Porque sabe que mente confusa cria atalhos escuros que talvez nem precisassem ser percorridos.
Por isso sua força está em manter clareza.
Malandragem verdadeira talvez seja isso:
astúcia com ética.
leveza com consciência.
movimento com responsabilidade.
É saber viver sem endurecer o coração.
É isso que, na Umbanda, essa Linha vem nos ensinar. E ensinam até quem não quer aprender porque com seu jogo de cintura tem a capacidade de falar diretamente com nossa consciência. Enquanto estão rindo estão fazendo sua mágica com palavras chaves que vão sendo implantadas para expandir nossa visão, nos abrir para pontos de vista diferentes.

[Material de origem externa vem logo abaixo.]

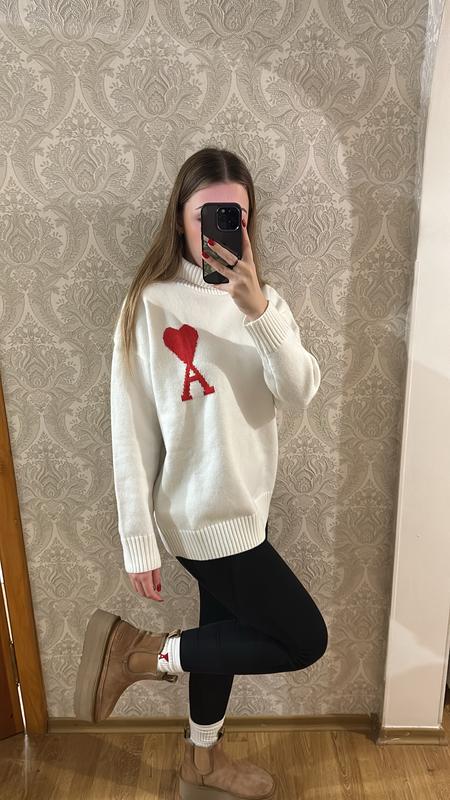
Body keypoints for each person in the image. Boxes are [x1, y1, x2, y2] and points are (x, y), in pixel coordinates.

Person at [74, 146, 328, 800]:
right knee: (303, 639)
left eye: (234, 216)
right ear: (181, 220)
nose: (220, 229)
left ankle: (201, 762)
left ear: (247, 221)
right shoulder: (151, 304)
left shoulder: (266, 304)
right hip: (197, 511)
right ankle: (142, 653)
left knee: (224, 634)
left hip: (247, 507)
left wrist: (257, 311)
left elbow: (300, 392)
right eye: (206, 215)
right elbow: (130, 428)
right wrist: (138, 539)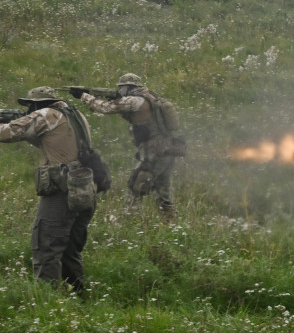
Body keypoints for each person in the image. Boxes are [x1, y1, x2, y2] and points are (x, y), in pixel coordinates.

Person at [0, 87, 99, 295]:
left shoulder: (46, 115)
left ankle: (47, 300)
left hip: (61, 191)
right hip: (84, 189)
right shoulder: (74, 114)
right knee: (70, 251)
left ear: (37, 104)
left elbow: (7, 133)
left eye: (30, 105)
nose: (29, 109)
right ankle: (78, 297)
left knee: (46, 246)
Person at [72, 73, 185, 219]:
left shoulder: (134, 100)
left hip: (154, 151)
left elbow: (106, 108)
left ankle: (130, 220)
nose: (120, 91)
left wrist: (84, 96)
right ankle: (170, 221)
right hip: (168, 148)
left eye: (121, 88)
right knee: (162, 189)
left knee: (135, 186)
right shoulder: (152, 96)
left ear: (127, 87)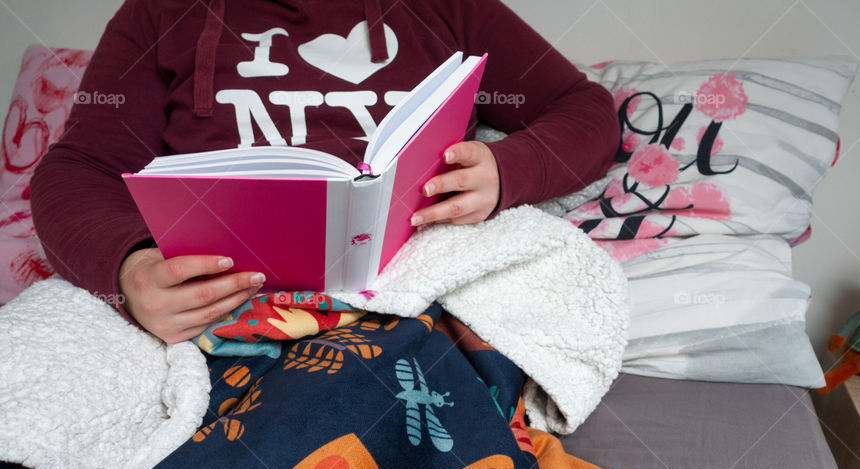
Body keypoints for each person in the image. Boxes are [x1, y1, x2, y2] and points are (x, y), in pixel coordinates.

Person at [32, 0, 619, 343]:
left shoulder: (445, 6)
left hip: (405, 301)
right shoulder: (161, 13)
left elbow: (584, 109)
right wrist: (129, 270)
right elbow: (80, 168)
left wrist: (505, 167)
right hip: (219, 301)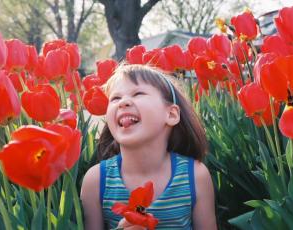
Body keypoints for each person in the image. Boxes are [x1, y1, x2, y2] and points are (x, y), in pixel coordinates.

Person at [81, 64, 217, 230]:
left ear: (171, 114)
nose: (123, 102)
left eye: (138, 93)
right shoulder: (96, 180)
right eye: (115, 98)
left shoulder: (194, 175)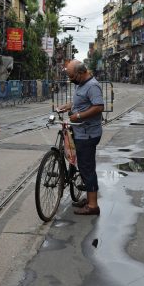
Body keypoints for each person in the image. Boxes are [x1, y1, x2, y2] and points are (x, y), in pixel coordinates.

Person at [58, 60, 104, 216]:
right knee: (83, 166)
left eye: (71, 76)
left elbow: (98, 107)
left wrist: (78, 115)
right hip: (80, 132)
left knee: (87, 168)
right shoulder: (80, 84)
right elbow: (82, 102)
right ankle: (88, 197)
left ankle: (93, 206)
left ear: (80, 73)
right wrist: (69, 106)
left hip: (88, 133)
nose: (70, 79)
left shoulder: (93, 86)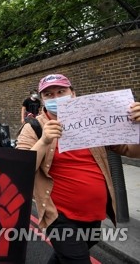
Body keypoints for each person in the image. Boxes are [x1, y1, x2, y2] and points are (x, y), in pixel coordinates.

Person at [16, 74, 140, 263]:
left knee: (66, 255)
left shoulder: (95, 120)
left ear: (73, 93)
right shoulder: (33, 127)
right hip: (58, 216)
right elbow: (20, 170)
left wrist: (137, 127)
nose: (56, 98)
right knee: (77, 258)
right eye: (49, 94)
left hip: (93, 213)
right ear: (42, 100)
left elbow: (132, 151)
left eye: (61, 91)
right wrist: (44, 141)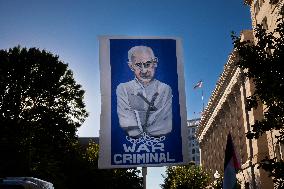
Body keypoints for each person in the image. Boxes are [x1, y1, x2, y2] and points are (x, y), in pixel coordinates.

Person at [116, 45, 172, 138]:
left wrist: (136, 117)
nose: (144, 70)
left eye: (148, 64)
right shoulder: (123, 89)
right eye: (138, 65)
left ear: (155, 63)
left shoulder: (165, 89)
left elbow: (165, 126)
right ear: (131, 66)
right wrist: (153, 119)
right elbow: (126, 123)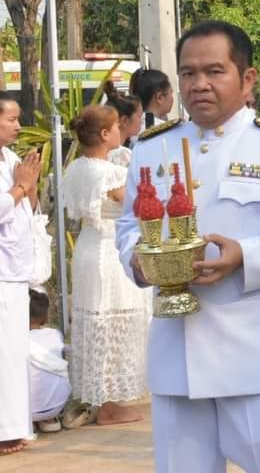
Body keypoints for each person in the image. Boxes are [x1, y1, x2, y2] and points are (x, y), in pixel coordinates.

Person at [115, 20, 260, 472]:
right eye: (188, 73)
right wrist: (139, 262)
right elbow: (128, 225)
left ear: (247, 78)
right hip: (176, 348)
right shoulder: (152, 148)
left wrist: (247, 256)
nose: (199, 85)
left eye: (215, 71)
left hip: (251, 343)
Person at [65, 105, 153, 425]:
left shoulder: (77, 167)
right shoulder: (108, 172)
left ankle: (102, 399)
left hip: (88, 248)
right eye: (116, 127)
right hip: (109, 252)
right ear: (104, 135)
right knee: (116, 323)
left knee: (97, 321)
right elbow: (136, 204)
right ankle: (109, 406)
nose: (120, 132)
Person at [0, 92, 42, 457]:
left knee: (14, 355)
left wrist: (31, 188)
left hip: (14, 271)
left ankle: (14, 425)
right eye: (11, 119)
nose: (18, 125)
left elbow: (26, 209)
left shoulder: (12, 159)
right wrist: (20, 187)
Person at [28, 289, 70, 434]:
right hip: (57, 405)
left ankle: (29, 421)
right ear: (45, 318)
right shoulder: (54, 334)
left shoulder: (13, 340)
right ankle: (49, 420)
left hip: (25, 410)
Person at [130, 68, 174, 132]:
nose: (172, 98)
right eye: (171, 92)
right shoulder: (164, 130)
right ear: (160, 97)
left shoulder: (130, 128)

Vem nos ensinar que precisamos ser fortes e fiéis aos nossos valores buscando a evolução com nossas próprias escolhas, independente das escolhas dos outros.
Trazem a mensagem de que, quando a gente se preocupa em seguir em frente, deixa de travar e de se estacionar no caminho.
Com sua dança e irreverência vão nos mostrando que o Amor e a Alegria removem montanhas.
A maior guerra acontece por dentro
Tentam sempre mostrar que existe uma guerra silenciosa na vida.
A guerra contra pensamentos ruins. Contra impulsos que sabotam. Contra orgulho inútil. Contra o desejo de revidar tudo. Contra a tentação de se perder só porque o mundo se perdeu primeiro.
Por isso, cada pensamento ajustado é uma vitória.
Cada reação evitada é uma vitória.
E cada escolha lúcida em meio ao caos é uma vitória.
O malandro não vence os outros primeiro.
Vence a si mesmo.
E a força para continuar vem da satisfação de se manter na realidade que escolheu conscientemente.
Talvez por isso incomode tanta gente. Porque mostra que é possível viver com inteligência sem ser falso. Com alegria sem ser ingênuo. Com firmeza sem ser violento.
No fim, malandragem não é sobre tirar vantagem.
É sobre não entregar a própria paz para qualquer situação.
Então talvez a pergunta de hoje não seja:
Quem está tentando me derrubar?
Talvez seja:
Em quantas vezes fui eu mesmo que me derrubei…
por falta de consciência, leveza e direção?